Saturday, October 6, 2012

Common

Community's a very funny thing:
It self-defines, and cannot be defined;
It takes the best from all that all can bring
As if by angels it had been designed
And yet the worst from all is also brought
And taken in, and then outward expressed;
It takes the average too of human thought
And all and none at once of interest.
The common the low, the base, the weak
And yet the height of sense is called the same;
Without community all life is bleak
And yet it can exist without the name.
It can't be held, and yet it can embrace
Cannot be seen, and yet we are its face.

Friday, October 5, 2012

Go

Whatever I do, it will be OK
Seriously, it really really will
The sky may be (it is) completely gray
Injected with a fell unfriendly chill
The world make look as bleak as bleak can be
I may not want to put a toe outside
Or let the outside come inside to me
In fact I may prefer to run and hide
While stormclouds gather threatening above
But I am sure no matter what occurs
That I between my self, my luck, and love
Will be OK. And that's the thought that stirs
My heart to act, instead of merely waiting:
If it's OK, why bother hesitating?

Thursday, October 4, 2012

Yo

I live a double life. In neither one
Am I completely present. How could I?
For from each one I have to say goodbye
So frequently that all the times it's done
Just flow together and comingled run
Out at my ears. I do not wonder why
Or softly sit and droop my head and sigh,
But still I feel the stress forever dun
My self-reserves.
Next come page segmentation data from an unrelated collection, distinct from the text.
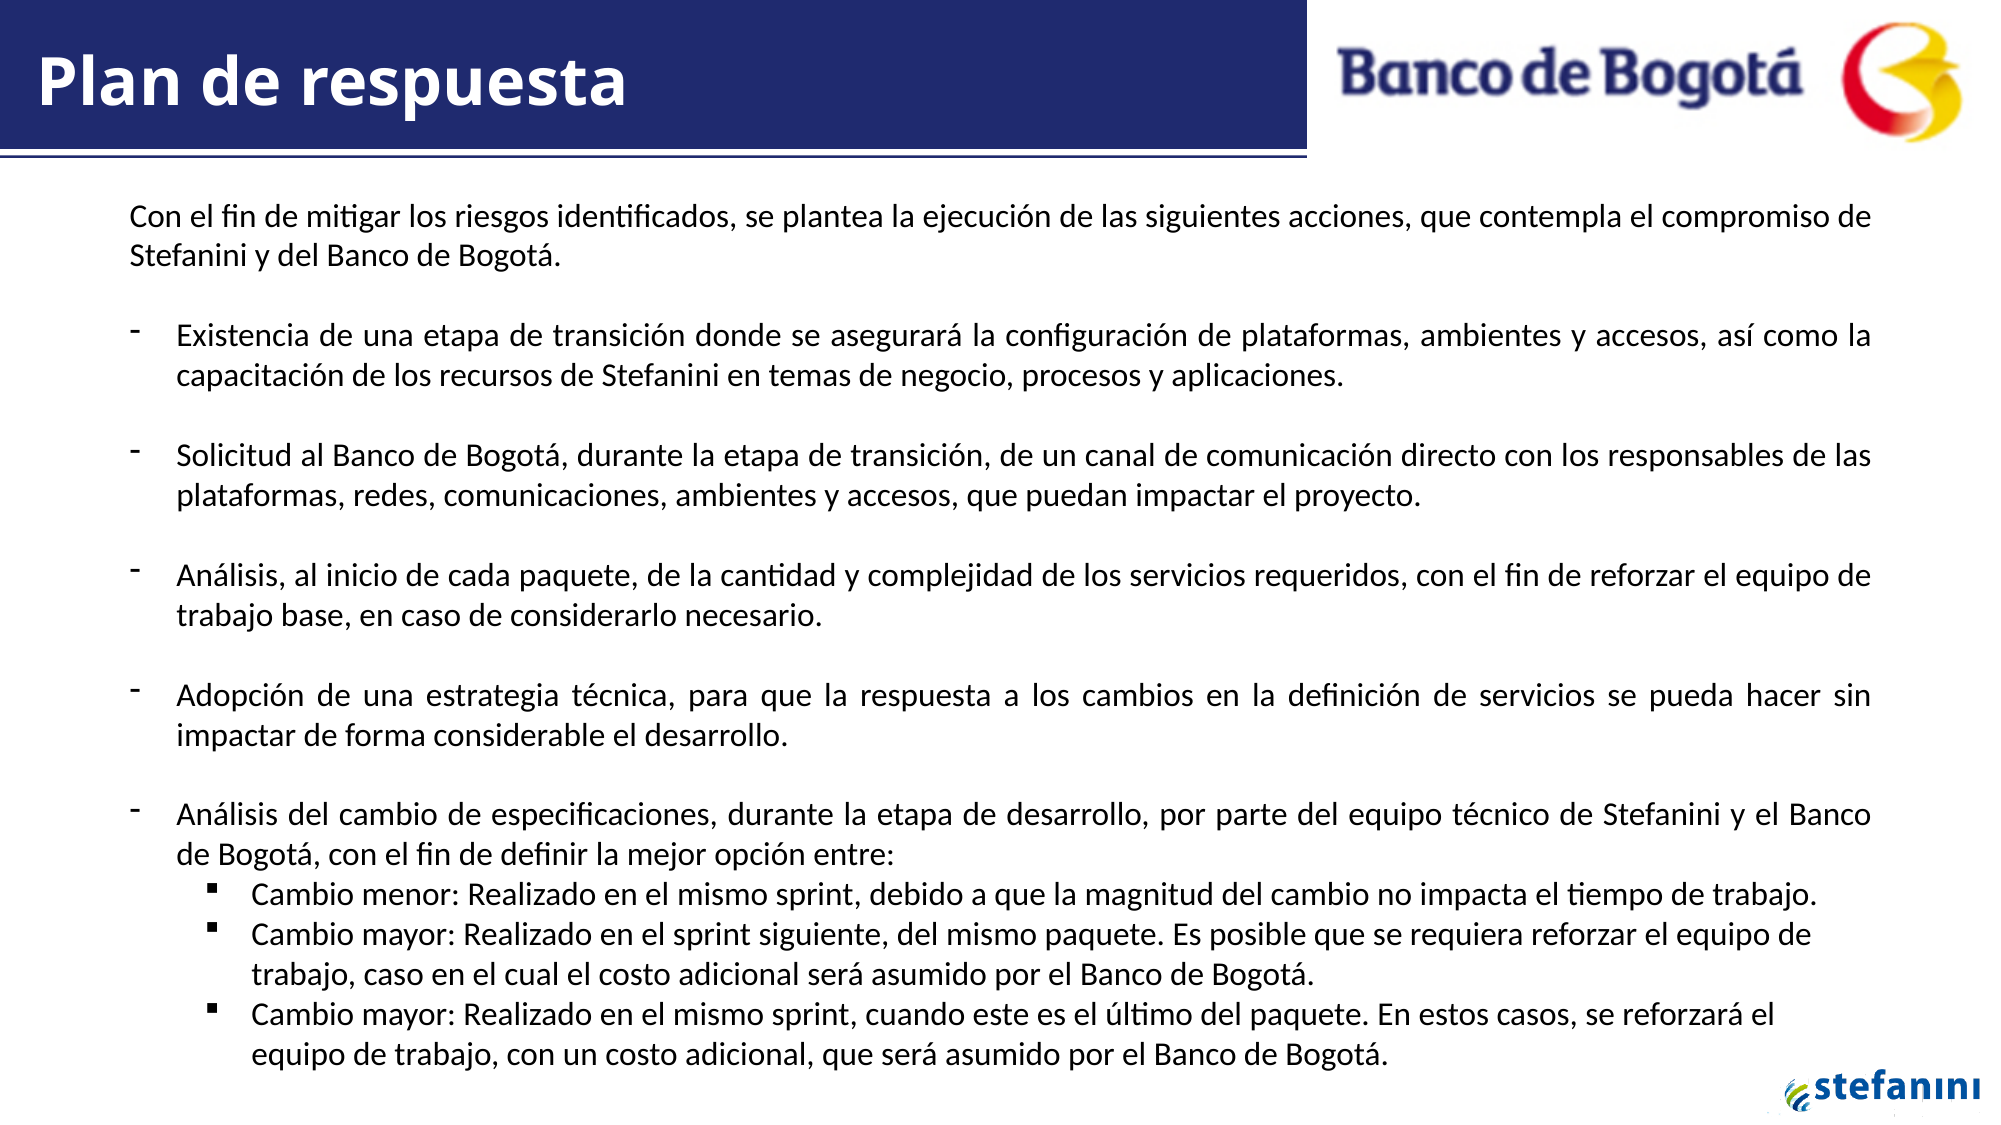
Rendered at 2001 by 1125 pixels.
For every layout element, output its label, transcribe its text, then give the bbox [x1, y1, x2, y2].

text_box Con el fin de mitigar los riesgos identificados, se plantea la ejecución de las siguientes acciones, que contempla el compromiso de Stefanini y del Banco de Bogotá. Existencia de una etapa de transición donde se asegurará la configuración de plataformas, ambientes y accesos, así como la capacitación de los recursos de Stefanini en temas de negocio, procesos y aplicaciones. Solicitud al Banco de Bogotá, durante la etapa de transición, de un canal de comunicación directo con los responsables de las plataformas, redes, comunicaciones, ambientes y accesos, que puedan impactar el proyecto. Análisis, al inicio de cada paquete, de la cantidad y complejidad de los servicios requeridos, con el fin de reforzar el equipo de trabajo base, en caso de considerarlo necesario. Adopción de una estrategia técnica, para que la respuesta a los cambios en la definición de servicios se pueda hacer sin impactar de forma considerable el desarrollo. Análisis del cambio de especificaciones, durante la etapa de desarrollo, por parte del equipo técnico de Stefanini y el Banco de Bogotá, con el fin de definir la mejor opción entre: Cambio menor: Realizado en el mismo sprint, debido a que la magnitud del cambio no impacta el tiempo de trabajo. Cambio mayor: Realizado en el sprint siguiente, del mismo paquete. Es posible que se requiera reforzar el equipo de trabajo, caso en el cual el costo adicional será asumido por el Banco de Bogotá. Cambio mayor: Realizado en el mismo sprint, cuando este es el último del paquete. En estos casos, se reforzará el equipo de trabajo, con un costo adicional, que será asumido por el Banco de Bogotá. [114, 186, 1890, 1120]
picture [1307, 0, 2000, 165]
picture [1752, 1067, 1982, 1117]
text_box [0, 0, 1307, 149]
text_box Plan de respuesta [22, 31, 1307, 127]
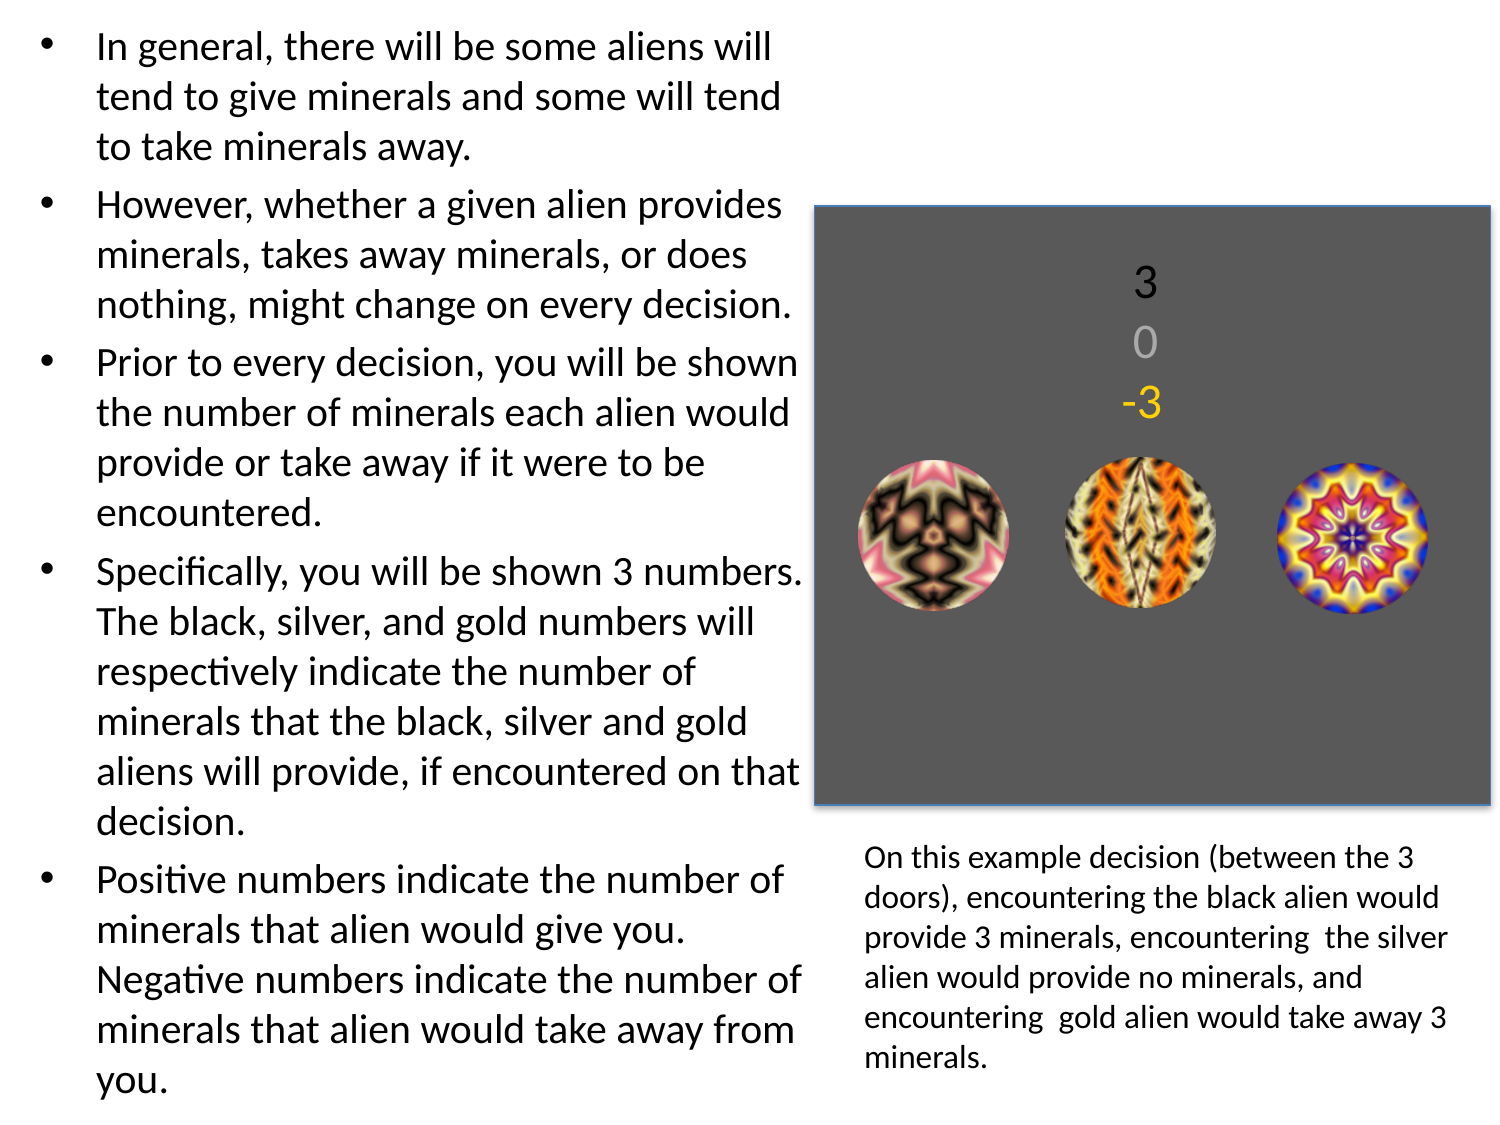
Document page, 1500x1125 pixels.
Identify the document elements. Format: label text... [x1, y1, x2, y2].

picture [1065, 456, 1217, 608]
picture [858, 459, 1009, 611]
picture [1277, 462, 1428, 614]
text_box On this example decision (between the 3 doors), encountering the black alien would provide 3 minerals, encountering the silver alien would provide no minerals, and encountering gold alien would take away 3 minerals. [849, 828, 1500, 1083]
text_box 3 0 -3 [1106, 240, 1178, 436]
list In general, there will be some aliens will tend to give minerals and some will tend to take minerals away. However, whether a given alien provides minerals, takes away minerals, or does nothing, might change on every decision. Prior to every decision, you will be shown the number of minerals each alien would provide or take away if it were to be encountered. Specifically, you will be shown 3 numbers. The black, silver, and gold numbers will respectively indicate the number of minerals that the black, silver and gold aliens will provide, if encountered on that decision. Positive numbers indicate the number of minerals that alien would give you. Negative numbers indicate the number of minerals that alien would take away from you. [24, 10, 842, 996]
text_box [814, 205, 1491, 806]
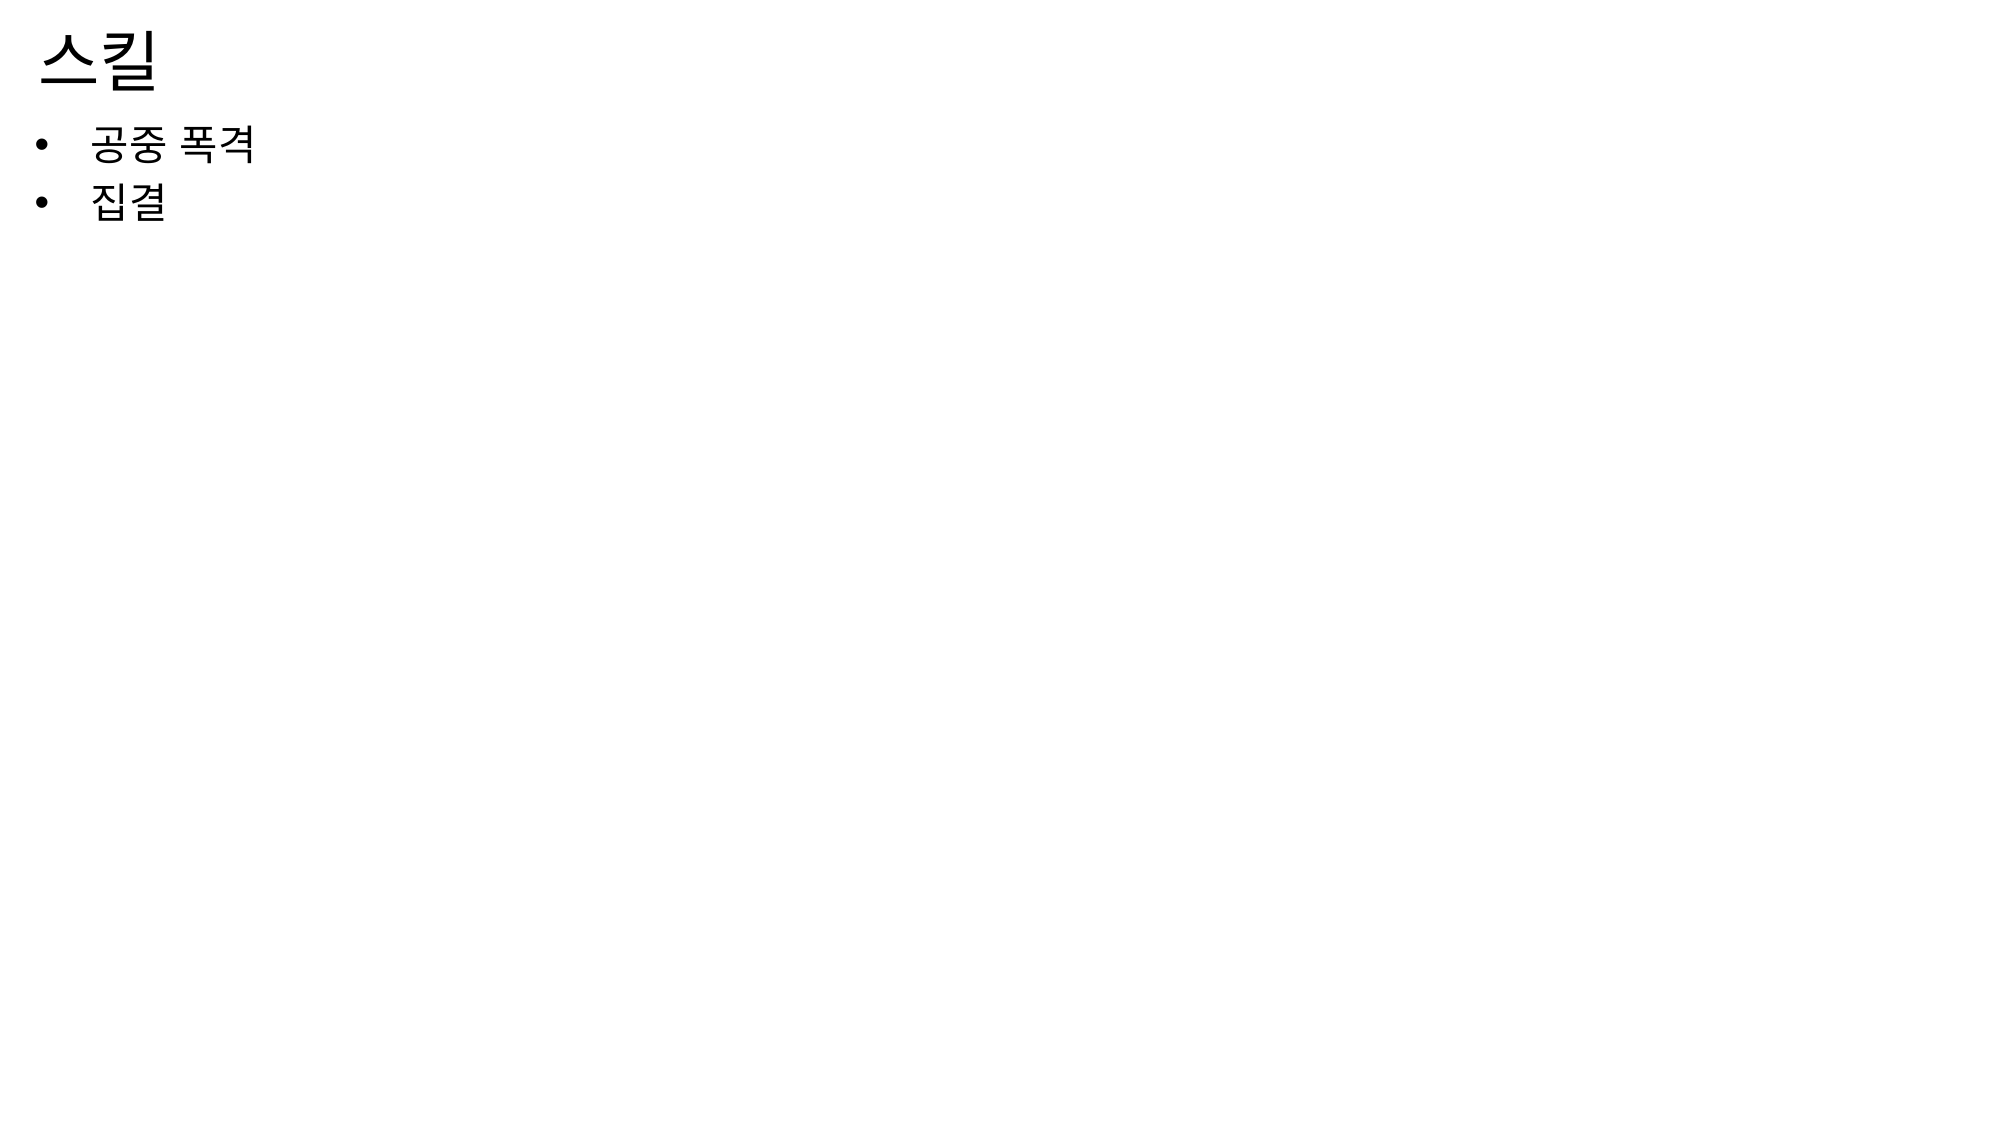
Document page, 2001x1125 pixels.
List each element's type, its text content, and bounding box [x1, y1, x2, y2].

title 스킬 [10, 7, 190, 112]
list 공중 폭격 집결 [19, 111, 1820, 978]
I would not change this life
If all that I could change was me alone
But I would alter the eternal strife
Between my lives that has by this time grown.
I cannot be both places at one time
And fail to substitute myself with rhyme.

Wednesday, October 3, 2012

Fallen

Autumn comes as suddenly
As wind blows down Chicago streets
It steals the green from every tree
And then the life, as it depletes
The chlorophyll (O evergreens!
Where are the pine trees of my youth?
I never saw such ugly scenes
When I was young, but now the truth
Comes crashing down: these trees will stand
Bare and dejected through the spring
And then return subdued yet grand
To overshadow everything).
I used to love autumn chill
But barren trees to me bode ill.

Tuesday, October 2, 2012

I Must Be Going

There's something special about 4 a.m.:
Not just that everything is tinged with red
Across the west Chicago sky, that bed
Is calling, that the songbirds (list to them!)
Are singing a consistent lullaby,
Or that the mind, half-tired and all fuzz,
Wishes to do as every other does:
Turn off, and let the waking world slide by.
No, if you force yourself to be awake
Perhaps from some idea trapped in your mind
And look around, and listen, you will find
Platonic stillness. Nothing else can make
The world as peaceful as mankind asleep
Leaving only nature, soft and deep.

Pasts

Nostalgia is a strange exotic beast
That calls us from our homes - or calls our homes
No homes at all, but something that has ceased
To do us justice, as the heart now roams
In distant half-forgotten lands. I see
A past that never was and yet I feel
As if it were what I would always be
And though it ought to be a bit surreal
Instead it seems as if it were correct,
As if the past I know I lived were wrong
And this alone, beyond my intellect,
Were how it really had been all along
Only the strong insistence of my will
Can make the visions fade, my heart grow still.